What is the best pet lizard?
Captive-Bred vs. Wild Caught: This is much easier to check today than in years past. Lizards born in captivity do not drain wild populations, are less likely to harbor parasites or diseases, and are generally easier to handle than are their wild relatives. Please post below if you need help in this area.
Handle-ability and other Pet Qualities: Lizards will not seek human companionship. The words of legendary snake expert Bill Haast have some applicability to lizards as well: “You can have a snake for 30 years, but leave the cage open, and it’s gone – and it won’t come back unless you have a mouse in your mouth”!
Lizards definitely adjust to captivity, and some species accept handling better than others, but they should not be expected to be “friendly”.
The “It Doesn’t Do Anything” Factor: Ideally, the new lizard owner will be interested in her or his pet for its own sake. But most of us wish to see how it lives, what it does, and so on. Many lizards, especially well-fed pets, are about as active as the infamous “pet rock”, although there are notable exceptions.
If you want action, consider a small species that actively forages for food, and keep it in a large, naturalistic terrarium. For example, a male and several female Green Anoles in a well-planted 55 gallon tank will provide you with infinitely more to observe than will an adult Green Iguana in a commercial iguana cage outfitted with a single shelf.
Cost: Your pet’s initial purchase price is but one part of the cost of lizard ownership, which also includes electricity use, veterinary care (as expensive as dog/cat care), food, enclosure, and so on.
With some planning, you can easily limit costs. A Flying Gecko needs only a 10 gallon aquarium with a low-wattage basking bulb, and a diet of small live insects…much less expensive than a 6 foot-long Water Monitor kept in a room-sized cage supplied year-round with powerful heat lamps and UVB bulbs and feeding upon rats and other rodents.
Veterinary Care: Reptile-experienced veterinarians are difficult to find in many regions. It is a grave but common mistake to embark on lizard ownership before locating a veterinarian, or to imagine that even the hardiest of species will not require medical care.
Safety: All lizards, even the shyest and smallest, will bite when threatened, and they may react to scents, vibrations and other cues that we cannot perceive. Even minor bites should be treated by a doctor, to avoid infection, tetanus and other complications. Large monitors are best reserved for zoos or highly experienced keepers with the space and financial means to properly accommodate them.

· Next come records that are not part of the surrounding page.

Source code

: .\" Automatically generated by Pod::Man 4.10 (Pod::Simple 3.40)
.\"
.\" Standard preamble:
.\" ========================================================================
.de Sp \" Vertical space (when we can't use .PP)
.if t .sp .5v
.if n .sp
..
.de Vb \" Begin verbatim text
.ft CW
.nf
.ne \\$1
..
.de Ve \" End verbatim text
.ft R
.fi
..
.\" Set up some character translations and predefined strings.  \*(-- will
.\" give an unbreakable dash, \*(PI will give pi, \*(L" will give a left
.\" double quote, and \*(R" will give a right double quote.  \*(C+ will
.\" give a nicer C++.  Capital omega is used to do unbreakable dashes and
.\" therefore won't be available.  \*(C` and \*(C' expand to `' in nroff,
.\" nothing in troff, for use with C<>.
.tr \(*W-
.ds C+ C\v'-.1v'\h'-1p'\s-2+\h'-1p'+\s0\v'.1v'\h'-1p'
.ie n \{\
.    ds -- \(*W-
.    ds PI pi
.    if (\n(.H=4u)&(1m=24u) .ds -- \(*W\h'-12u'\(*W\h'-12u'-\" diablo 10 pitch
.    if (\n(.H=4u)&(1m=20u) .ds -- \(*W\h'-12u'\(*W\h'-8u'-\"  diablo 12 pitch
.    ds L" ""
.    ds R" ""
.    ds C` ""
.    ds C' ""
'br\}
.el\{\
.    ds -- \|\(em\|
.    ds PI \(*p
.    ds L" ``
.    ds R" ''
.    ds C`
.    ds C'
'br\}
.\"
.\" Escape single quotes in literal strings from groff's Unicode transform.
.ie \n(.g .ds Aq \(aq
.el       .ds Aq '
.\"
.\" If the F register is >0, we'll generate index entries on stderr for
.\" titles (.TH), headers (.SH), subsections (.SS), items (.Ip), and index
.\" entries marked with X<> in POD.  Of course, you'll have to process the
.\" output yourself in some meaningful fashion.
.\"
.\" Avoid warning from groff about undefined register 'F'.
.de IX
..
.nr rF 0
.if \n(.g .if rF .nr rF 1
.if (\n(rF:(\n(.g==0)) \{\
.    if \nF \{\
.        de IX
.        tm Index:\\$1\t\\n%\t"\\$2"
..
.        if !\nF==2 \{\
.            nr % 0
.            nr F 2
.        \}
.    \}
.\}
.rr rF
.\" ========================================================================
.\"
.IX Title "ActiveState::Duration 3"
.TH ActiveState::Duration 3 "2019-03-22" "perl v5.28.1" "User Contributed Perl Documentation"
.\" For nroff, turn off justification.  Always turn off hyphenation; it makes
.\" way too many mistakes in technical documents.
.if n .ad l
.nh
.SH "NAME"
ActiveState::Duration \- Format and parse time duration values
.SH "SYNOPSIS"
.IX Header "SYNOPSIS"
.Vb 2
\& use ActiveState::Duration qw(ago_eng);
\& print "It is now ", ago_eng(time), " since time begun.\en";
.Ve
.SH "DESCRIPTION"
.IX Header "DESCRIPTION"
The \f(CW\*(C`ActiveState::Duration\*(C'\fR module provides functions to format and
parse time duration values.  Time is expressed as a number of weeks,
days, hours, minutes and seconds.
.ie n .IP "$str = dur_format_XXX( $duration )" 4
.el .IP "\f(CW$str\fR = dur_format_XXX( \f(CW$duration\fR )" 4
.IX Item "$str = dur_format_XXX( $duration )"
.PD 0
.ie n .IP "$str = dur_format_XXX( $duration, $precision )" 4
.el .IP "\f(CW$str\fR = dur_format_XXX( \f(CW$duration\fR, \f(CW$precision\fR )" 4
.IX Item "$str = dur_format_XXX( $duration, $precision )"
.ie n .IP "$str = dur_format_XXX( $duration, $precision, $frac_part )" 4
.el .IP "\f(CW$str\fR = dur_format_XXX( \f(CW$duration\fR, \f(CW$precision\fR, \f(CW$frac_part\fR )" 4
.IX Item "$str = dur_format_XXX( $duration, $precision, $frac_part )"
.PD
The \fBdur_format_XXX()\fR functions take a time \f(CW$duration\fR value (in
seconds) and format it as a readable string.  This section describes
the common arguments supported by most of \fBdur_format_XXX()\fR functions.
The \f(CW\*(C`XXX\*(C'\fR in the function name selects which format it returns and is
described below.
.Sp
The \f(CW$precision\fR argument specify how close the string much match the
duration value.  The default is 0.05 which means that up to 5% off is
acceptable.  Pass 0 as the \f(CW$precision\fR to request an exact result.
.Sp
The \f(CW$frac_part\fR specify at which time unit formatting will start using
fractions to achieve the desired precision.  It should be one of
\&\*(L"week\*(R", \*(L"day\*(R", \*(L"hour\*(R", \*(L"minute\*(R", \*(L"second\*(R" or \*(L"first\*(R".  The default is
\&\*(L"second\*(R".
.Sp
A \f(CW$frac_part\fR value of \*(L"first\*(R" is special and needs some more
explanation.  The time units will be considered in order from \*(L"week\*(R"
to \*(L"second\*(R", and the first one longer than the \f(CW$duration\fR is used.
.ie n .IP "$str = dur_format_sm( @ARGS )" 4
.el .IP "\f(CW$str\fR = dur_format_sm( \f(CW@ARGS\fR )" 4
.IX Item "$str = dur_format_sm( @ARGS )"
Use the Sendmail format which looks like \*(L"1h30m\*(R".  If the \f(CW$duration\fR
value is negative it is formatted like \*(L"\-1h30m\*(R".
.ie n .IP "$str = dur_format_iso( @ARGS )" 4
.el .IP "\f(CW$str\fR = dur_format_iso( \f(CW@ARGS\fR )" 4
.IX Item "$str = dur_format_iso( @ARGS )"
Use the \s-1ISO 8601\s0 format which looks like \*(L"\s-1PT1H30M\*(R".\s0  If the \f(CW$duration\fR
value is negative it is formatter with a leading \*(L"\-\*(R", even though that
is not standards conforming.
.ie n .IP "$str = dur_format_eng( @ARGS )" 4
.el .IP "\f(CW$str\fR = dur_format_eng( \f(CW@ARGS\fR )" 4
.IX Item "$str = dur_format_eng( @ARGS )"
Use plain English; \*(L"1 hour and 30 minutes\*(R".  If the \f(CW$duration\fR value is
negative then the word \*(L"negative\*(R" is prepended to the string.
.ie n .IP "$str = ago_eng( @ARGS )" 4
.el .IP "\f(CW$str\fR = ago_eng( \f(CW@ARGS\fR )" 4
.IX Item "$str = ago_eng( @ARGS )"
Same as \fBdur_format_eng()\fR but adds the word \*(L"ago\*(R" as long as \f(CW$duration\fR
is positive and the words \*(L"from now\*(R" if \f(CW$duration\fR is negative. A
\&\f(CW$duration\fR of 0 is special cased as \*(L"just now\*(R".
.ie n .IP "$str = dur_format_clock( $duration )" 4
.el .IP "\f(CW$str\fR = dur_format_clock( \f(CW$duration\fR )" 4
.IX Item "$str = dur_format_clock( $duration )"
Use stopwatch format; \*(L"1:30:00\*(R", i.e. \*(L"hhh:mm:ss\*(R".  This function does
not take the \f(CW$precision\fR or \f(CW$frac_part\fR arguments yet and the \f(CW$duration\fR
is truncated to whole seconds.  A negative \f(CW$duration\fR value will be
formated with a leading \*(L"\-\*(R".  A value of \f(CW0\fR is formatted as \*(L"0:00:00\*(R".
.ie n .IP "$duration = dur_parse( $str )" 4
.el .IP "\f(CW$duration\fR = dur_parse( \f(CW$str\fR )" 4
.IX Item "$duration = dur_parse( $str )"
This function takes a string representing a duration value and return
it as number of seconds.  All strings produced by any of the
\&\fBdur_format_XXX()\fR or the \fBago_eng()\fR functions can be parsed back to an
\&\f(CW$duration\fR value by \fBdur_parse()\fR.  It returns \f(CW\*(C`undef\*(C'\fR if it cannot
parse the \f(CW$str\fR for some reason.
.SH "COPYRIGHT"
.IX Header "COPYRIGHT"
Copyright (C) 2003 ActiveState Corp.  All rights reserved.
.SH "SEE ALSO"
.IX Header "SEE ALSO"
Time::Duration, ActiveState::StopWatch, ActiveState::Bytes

While easily managed with proper hygiene, Salmonella, which is generally carried by all reptiles, presents grave risks to certain individuals. Please see the article linked below and contact your doctor for advice.
Space: While Leopard Geckos and certain other lizards can make due with moderately-sized enclosures, you’ll see much more of interest if your pet has ample room to explore and forage. Be sure to research (feel free to post below) your lizard’s ultimate size and typical growth rate. And please remember – zoos will not accept unwanted pets and, even if native, they cannot be released into the wild!
Time Commitment: Depending upon the species and size of your pet, its care can range from a short, thrice-weekly task to a major daily chore. Long term care should also be considered – several popular pet species regularly live into their teens, while Leopard Geckos may reach 30 years of age!
Most Lizards Need a Highly-Varied Diet: No insectivorous lizard will thrive long-term on a diet comprised solely of crickets and mealworms, even if these foods are powdered with supplements. I’ve done well by relying heavily upon wild-caught invertebrates during the warmer months. Useful food species that you can buy include roaches, butterworms, calciworms, silkworms, hornworms and sow bugs. Herbivorous lizards are easier to accommodate, but attention must still be given to providing species-specific variety.
Some monitors do well on diets comprised solely of mice and rats, but many of these are too large to be accommodated in typical private collections.